Ryan Lochte issues lame non-apology for Olympic 'robbery' fiasco

BY Chris Chase • November 15, 2016

Ryan Lochte broke his silence - well, his post parade-of-lies silence - on Friday with a statement that kind of acknowledged wrongdoing without actually acknowledging serious wrongdoing and instead deflected attention to how his actions (unstated) made him a victim (stated) and how all of this led to the taking away of attention from the athletes of the second week of the Games. The poor guy.

Even for Lochte and even for a situation that's been predictable from the get-go - the Lochte lies, the Brazilian overreaction, the media hyperbole (ban them for life!), the perp-walk show for the two relative innocents, the essential pay-off for the other to get out of Brazil and then Lochte, bravely issuing a tweet from somewhere in the United States in which he neither accepts responsibility nor apologizes - this was something. Read the first and third paragraphs again. You'd have no idea what he's apologizing for. The gray hair maybe?

I'd say he just signed off on what his publicist emailed him without reading it but I don't think a publicist could ever put together something this bad. The fire was burning out. It was dying. And Lochte just flipped the wood to stoke the flames anew. Where does it go wrong? Let us count the ways.

1. He issued a tweet. His teammates are getting paraded through a Brazilian police station with a media mob around them like they were Lee Harvey Oswald. Another is getting shaken down to pay about $10,000 to charity before he can leave the country. And Lochte sends a tweet.

I understand he can't admit to everything that happened because Brazil, now out for blood and not unjustifiably (Lochte, a fool, played them for fools), can still prolong this. But there's a way to apologize without specifically implicating yourself.

Step 1: Get up in front of a cameras.

Step 2: Deliver speech: "I'm sorry to my teammates, my country and our host city of Brazil for my actions both on Saturday night and beyond. I made a mistake and, in doing so, didn't live up to the expectations of Team USA nor did I respect the country that graciously accepted the world through its borders. I take full responsibility, apologize to everyone, particularly those that were directly affected, and beg your forgiveness."

Boom. Heartfelt, specific enough to be a real apology but not specific enough for any branch of the law to use against you.

2. Lochte equates getting hammered and doing some light vandalism with lying to the entire world and dishonestly justifying the reputation of a country that's already defensive on crime. There's no acknowledgement that he could have righted the story so many times but failed to. But taking attention away from other Olympians? Ryan's sorry, guys.

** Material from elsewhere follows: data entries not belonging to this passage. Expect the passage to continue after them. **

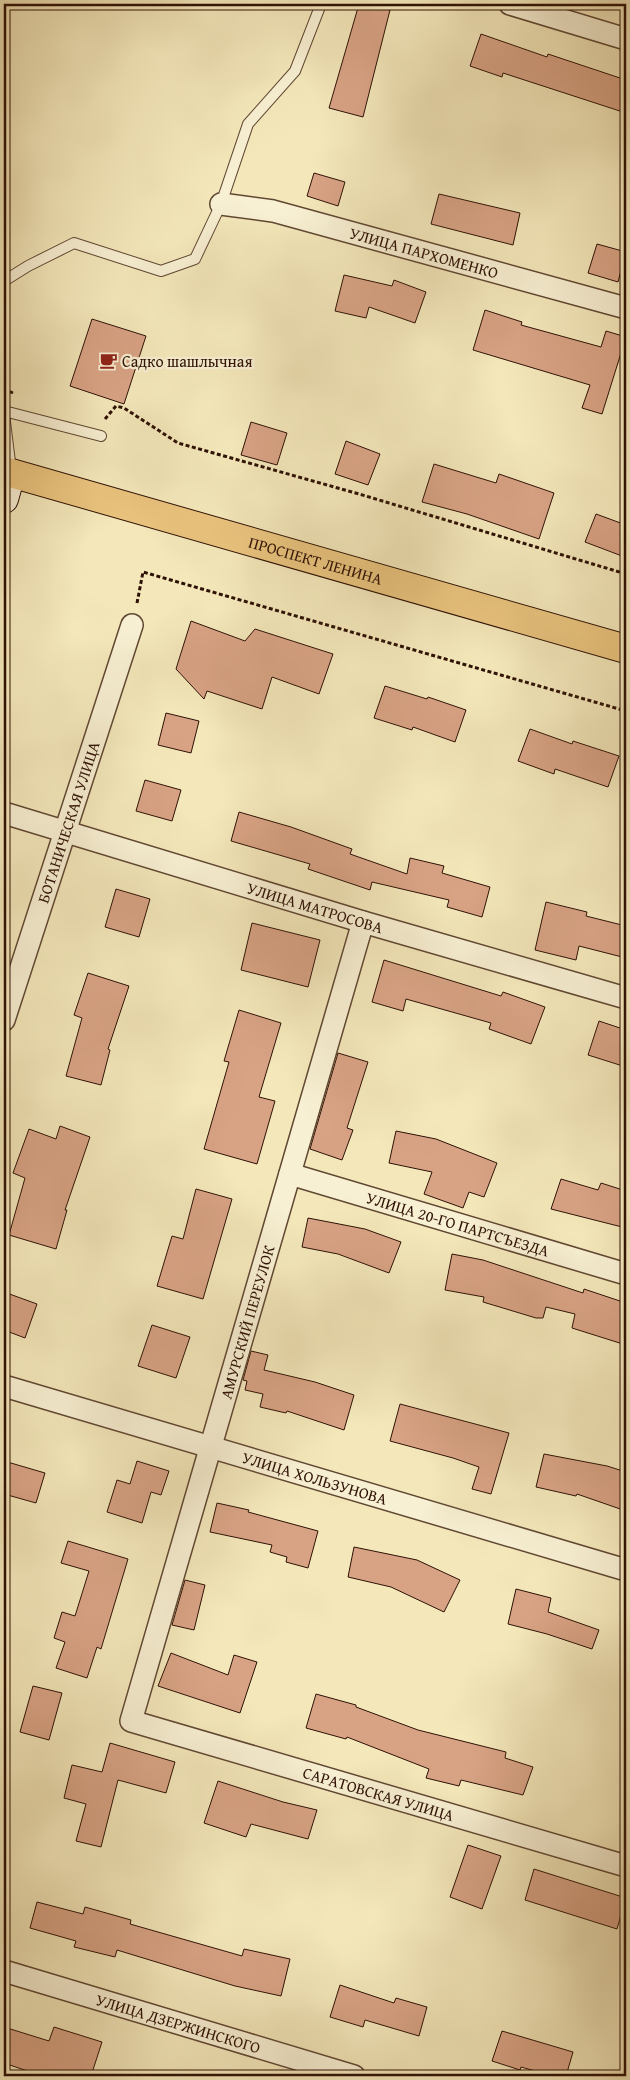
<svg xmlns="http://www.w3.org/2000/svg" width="630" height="2080" font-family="'Gentium Book Plus',serif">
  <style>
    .building { fill: #d8a385; stroke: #2e1105 }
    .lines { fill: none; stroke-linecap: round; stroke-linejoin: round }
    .service-casing { stroke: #604732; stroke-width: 12 }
    .minor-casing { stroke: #604732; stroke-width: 24 }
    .secondary-casing { stroke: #2e1105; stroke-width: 30 }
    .primary-casing { stroke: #2e1105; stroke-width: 30 }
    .path { stroke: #2e1105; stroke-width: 3; stroke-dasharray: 4 2.5; stroke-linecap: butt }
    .service { stroke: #f8f0d3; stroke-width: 10 }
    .minor { stroke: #f8f0d3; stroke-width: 21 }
    .secondary { stroke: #f8f0d3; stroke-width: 28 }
    .primary { stroke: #eac47e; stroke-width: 28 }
    .labels { text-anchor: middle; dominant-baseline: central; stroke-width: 4.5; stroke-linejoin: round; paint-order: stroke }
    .street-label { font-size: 16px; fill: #2e1105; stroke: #f8f0d3 }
    .poi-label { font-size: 16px; fill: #2e1105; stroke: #f8f0d3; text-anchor: start }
  </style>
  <rect width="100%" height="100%" fill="#f4e8bb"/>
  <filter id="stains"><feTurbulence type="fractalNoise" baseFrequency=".004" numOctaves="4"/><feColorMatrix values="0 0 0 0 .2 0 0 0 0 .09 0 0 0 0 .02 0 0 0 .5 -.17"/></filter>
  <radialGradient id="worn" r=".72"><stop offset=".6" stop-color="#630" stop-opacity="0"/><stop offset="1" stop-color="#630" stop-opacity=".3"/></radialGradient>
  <path class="building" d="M 359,4 L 390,10 L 363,117 L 329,108 Z
    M 481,34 L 547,57 L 548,54 L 626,80 L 626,113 L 503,73 L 502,77 L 470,66 Z
    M 314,173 L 345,182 L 338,206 L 307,196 Z
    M 439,194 L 520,213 L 513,245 L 431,224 Z
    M 597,244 L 626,252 L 618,282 L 588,273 Z
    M 344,275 L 392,286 L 394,280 L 426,292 L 415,323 L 369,307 L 366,318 L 335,311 Z
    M 485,310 L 522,322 L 521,325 L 601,347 L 606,331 L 626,337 L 602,414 L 582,408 L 590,385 L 473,350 Z
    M 92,319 L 146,336 L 124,404 L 70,386 Z
    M 251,422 L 287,433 L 277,465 L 241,455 Z
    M 346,441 L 380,454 L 368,485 L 335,474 Z
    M 434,464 L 496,483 L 499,474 L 554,493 L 539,539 L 467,514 L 422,502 Z
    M 596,514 L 626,525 L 626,544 L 622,556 L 585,542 Z
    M 191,621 L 245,641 L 255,629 L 333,654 L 319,694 L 272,677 L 262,709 L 207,691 L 204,699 L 176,669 Z
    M 385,686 L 427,699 L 428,697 L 466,710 L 455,742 L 413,727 L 412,730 L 374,718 Z
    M 166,713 L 199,721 L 191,753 L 158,745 Z
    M 530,729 L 572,744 L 573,741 L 619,756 L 608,787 L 555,769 L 554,774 L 518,761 Z
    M 145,780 L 181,790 L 172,821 L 136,811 Z
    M 239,812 L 291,827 L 352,849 L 350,854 L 407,874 L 410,858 L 444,866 L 442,873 L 490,887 L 482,917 L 447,907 L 449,900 L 372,882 L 370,890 L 308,869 L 310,864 L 231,841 Z
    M 116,889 L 150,899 L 139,937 L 105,927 Z
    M 546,902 L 587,912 L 586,916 L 626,926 L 626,958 L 579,946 L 576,960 L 535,950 Z
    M 252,923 L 320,940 L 308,987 L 241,970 Z
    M 384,960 L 501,996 L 503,992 L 545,1007 L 531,1044 L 489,1029 L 491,1023 L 406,999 L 403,1011 L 372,1002 Z
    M 88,973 L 129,986 L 108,1049 L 110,1050 L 101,1085 L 66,1076 L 82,1018 L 74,1015 Z
    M 239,1010 L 281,1023 L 259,1097 L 275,1101 L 257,1164 L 204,1149 L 229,1062 L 224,1061 Z
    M 599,1021 L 626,1030 L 626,1067 L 588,1055 Z
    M 338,1053 L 368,1062 L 347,1128 L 353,1130 L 342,1160 L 310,1149 Z
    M 60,1126 L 90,1137 L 65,1210 L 67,1210 L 56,1249 L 9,1235 L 25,1178 L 13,1173 L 29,1129 L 56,1139 Z
    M 396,1131 L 436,1139 L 497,1163 L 484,1197 L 469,1192 L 463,1208 L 424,1194 L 432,1172 L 389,1163 Z
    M 561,1179 L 598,1190 L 601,1183 L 626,1191 L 626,1228 L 551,1209 Z
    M 196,1189 L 232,1199 L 203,1299 L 157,1286 L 172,1236 L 183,1239 Z
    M 308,1218 L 365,1229 L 401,1242 L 389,1273 L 338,1254 L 302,1247 Z
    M 452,1254 L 483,1260 L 583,1293 L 584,1289 L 626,1303 L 626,1345 L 572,1328 L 575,1314 L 546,1307 L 543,1318 L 536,1318 L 483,1302 L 484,1297 L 445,1290 Z
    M 4,1292 L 37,1304 L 25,1338 L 4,1330 Z
    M 152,1325 L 190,1337 L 176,1378 L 138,1366 Z
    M 251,1351 L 268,1355 L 264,1370 L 315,1382 L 354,1395 L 344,1430 L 287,1411 L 286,1413 L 260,1407 L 263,1394 L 245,1390 L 247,1381 L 243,1380 Z
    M 400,1404 L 509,1433 L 491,1494 L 472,1489 L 479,1467 L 453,1458 L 390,1441 Z
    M 544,1454 L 607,1466 L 626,1472 L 626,1511 L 577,1494 L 576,1496 L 536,1487 Z
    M 4,1461 L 45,1473 L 36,1503 L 4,1494 Z
    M 137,1461 L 169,1471 L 161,1495 L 151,1492 L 142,1523 L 107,1512 L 117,1480 L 130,1484 Z
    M 217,1503 L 249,1510 L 248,1512 L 318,1531 L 308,1568 L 286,1562 L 287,1557 L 270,1552 L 272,1545 L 210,1532 Z
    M 68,1541 L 128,1559 L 101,1649 L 97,1647 L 87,1678 L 56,1668 L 65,1642 L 54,1638 L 62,1612 L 75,1616 L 89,1571 L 61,1563 Z
    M 354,1547 L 417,1560 L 460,1580 L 444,1612 L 391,1587 L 348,1577 Z
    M 185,1580 L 205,1585 L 194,1630 L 172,1625 Z
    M 516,1589 L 551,1598 L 548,1612 L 599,1630 L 592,1649 L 547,1634 L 508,1624 Z
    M 171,1653 L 228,1675 L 234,1655 L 257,1662 L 240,1713 L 158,1686 Z
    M 33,1686 L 62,1693 L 49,1740 L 20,1732 Z
    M 316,1694 L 356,1705 L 356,1707 L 418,1730 L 506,1752 L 505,1758 L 533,1767 L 523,1795 L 461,1780 L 459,1786 L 426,1778 L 429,1769 L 347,1737 L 346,1739 L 306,1728 Z
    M 110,1743 L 175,1762 L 166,1793 L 118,1780 L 101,1847 L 76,1841 L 86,1804 L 64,1798 L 72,1765 L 102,1772 Z
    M 218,1781 L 283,1802 L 317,1810 L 308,1839 L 251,1824 L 246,1837 L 204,1823 Z
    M 468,1845 L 501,1856 L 482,1909 L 450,1897 Z
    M 534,1869 L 626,1898 L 617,1929 L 525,1900 Z
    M 37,1902 L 83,1914 L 85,1907 L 131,1920 L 130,1924 L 242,1956 L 244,1949 L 290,1959 L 281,1996 L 235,1986 L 117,1950 L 115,1957 L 74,1947 L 76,1941 L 30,1928 Z
    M 340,1985 L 394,2003 L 396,1998 L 427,2007 L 419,2036 L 365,2020 L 363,2027 L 330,2017 Z
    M 4,2027 L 49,2041 L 54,2027 L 102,2042 L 91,2076 L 42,2076 L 4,2063 Z
    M 502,2031 L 573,2052 L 566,2076 L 553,2076 L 521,2067 L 520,2070 L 492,2061 Z"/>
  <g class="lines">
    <defs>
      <path id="service" d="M 4,281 L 28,266 L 74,243 L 161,271 L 195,259 L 221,204 L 248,124 L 295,71 L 321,4
        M 4,411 L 101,436
        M 4,414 L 11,470"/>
      <g id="minor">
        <path d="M 510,4 L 626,39"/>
        <path id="s1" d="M 221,204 L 273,211 L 626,308"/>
        <path id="s2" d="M 4,813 L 363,922 L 626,998"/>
        <path id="s3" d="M 363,922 L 131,1721 L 626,1866"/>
        <path id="s4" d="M 4,1020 L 132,625"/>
        <path id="s5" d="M 290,1174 L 626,1274"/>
        <path id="s6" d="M 4,1386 L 626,1570"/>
        <path id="s7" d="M 4,1971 L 354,2076"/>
      </g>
      <path id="secondary" d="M 4,499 L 11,474"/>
      <g id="primary">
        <path id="s8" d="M 4,471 L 626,649"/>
      </g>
    </defs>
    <use href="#service" class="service-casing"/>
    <use href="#minor" class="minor-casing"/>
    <use href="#secondary" class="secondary-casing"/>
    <use href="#primary" class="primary-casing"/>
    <path class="path" d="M 4,389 L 13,393
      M 105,419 L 116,406 L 124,408 L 178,443 L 359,494 L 626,574
      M 137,603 L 143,572 L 626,711"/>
    <use href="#service" class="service"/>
    <use href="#minor" class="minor"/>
    <use href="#secondary" class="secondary"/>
    <use href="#primary" class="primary"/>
  </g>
  <defs>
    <symbol id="cafe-bare" viewBox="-9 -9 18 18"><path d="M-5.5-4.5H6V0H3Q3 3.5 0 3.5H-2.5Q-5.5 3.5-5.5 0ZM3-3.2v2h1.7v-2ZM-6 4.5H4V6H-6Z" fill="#8f2418" stroke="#f8f0d3" stroke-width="2.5" paint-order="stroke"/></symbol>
  </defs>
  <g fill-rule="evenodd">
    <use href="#cafe-bare" x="96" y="348" width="25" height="25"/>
  </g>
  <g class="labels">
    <g class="street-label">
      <text stroke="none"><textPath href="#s1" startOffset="209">УЛИЦА ПАРХОМЕНКО</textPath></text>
      <text stroke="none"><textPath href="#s8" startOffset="324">ПРОСПЕКТ ЛЕНИНА</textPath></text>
      <text stroke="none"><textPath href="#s4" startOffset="208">БОТАНИЧЕСКАЯ УЛИЦА</textPath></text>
      <text stroke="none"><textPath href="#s2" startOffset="325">УЛИЦА МАТРОСОВА</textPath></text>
      <text stroke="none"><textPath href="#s5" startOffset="175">УЛИЦА 20-ГО ПАРТСЪЕЗДА</textPath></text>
      <text transform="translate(247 1322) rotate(-74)">АМУРСКИЙ ПЕРЕУЛОК</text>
      <text stroke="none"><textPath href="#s6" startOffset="324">УЛИЦА ХОЛЬЗУНОВА</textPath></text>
      <text stroke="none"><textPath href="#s3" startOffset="1090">САРАТОВСКАЯ УЛИЦА</textPath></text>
      <text stroke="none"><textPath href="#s7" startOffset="182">УЛИЦА ДЗЕРЖИНСКОГО</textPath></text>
    </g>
    <g class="poi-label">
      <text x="122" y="361">Садко шашлычная</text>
    </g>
  </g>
  <rect width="630" height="2080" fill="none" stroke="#f4e8bb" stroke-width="20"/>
  <rect x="5" y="5" width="620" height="2070" fill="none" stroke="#2e1105" stroke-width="2.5"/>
  <rect x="10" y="10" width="610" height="2060" fill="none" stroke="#2e1105"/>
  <rect width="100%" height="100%" filter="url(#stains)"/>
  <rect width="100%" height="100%" fill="url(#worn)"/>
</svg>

3. "I waited to share these thoughts until it was confirmed that the legal situation was addressed and it was clear that my teammates would be arriving home safely." How stand-up of you, Ryan. Notice there's no apology to those teammates he hung out to dry in a foreign country and were put in a position where the question about whether they'd arrive home safely was actually in doubt.

4. The second paragraph changes the whole arc of the story. Before, Lochte was a dumb man-child who screwed up, made up a lie, saw it explode around him and could never really figure out how to reverse course. But now, after five days of international scrutiny, this is how he chooses to dive into the meat of his apology? "It's traumatic to be out late with your friends in a foreign country - with a language barrier - and have a stranger point a gun at you and demand money to let you leave, but regardless of the behavior of anyone else that night I should have been much more responsible in how I handled myself." 

If it's so traumatic to be out late with your friends in a foreign country than why were you out late with your friends in a foreign country? They were out so late people were getting up for work. That's their right and, frankly, at an Olympics you deserve to play as hard as you work. But if you're going to call it traumatic and then try to deflect attention on the "stranger with the gun," as if he'd pulled it for no reason, at least acknowledge some wrongdoing. At least say your original story was a fabrication. Heck, you can even lie about it and say you were still afraid. But you have to mention it. Lochte passes the buck.

5. "This was a situation that could and should have been avoided." Yes, that's true. But by whom? Lochte never says. Instead, he wraps up his non-pology with an indictment of everybody who cared about a story Lochte demanded they care about. As if anyone was going to let an Olympic great getting a gun pointed to his head just pass by without comment. "There has already been too much said and too many valuable resources dedicated to what happened last weekend." 

It's garbage. Basically Lochte ends by saying, "Y'all are stupid for paying attention to me in the first place." But wasn't that the point all along?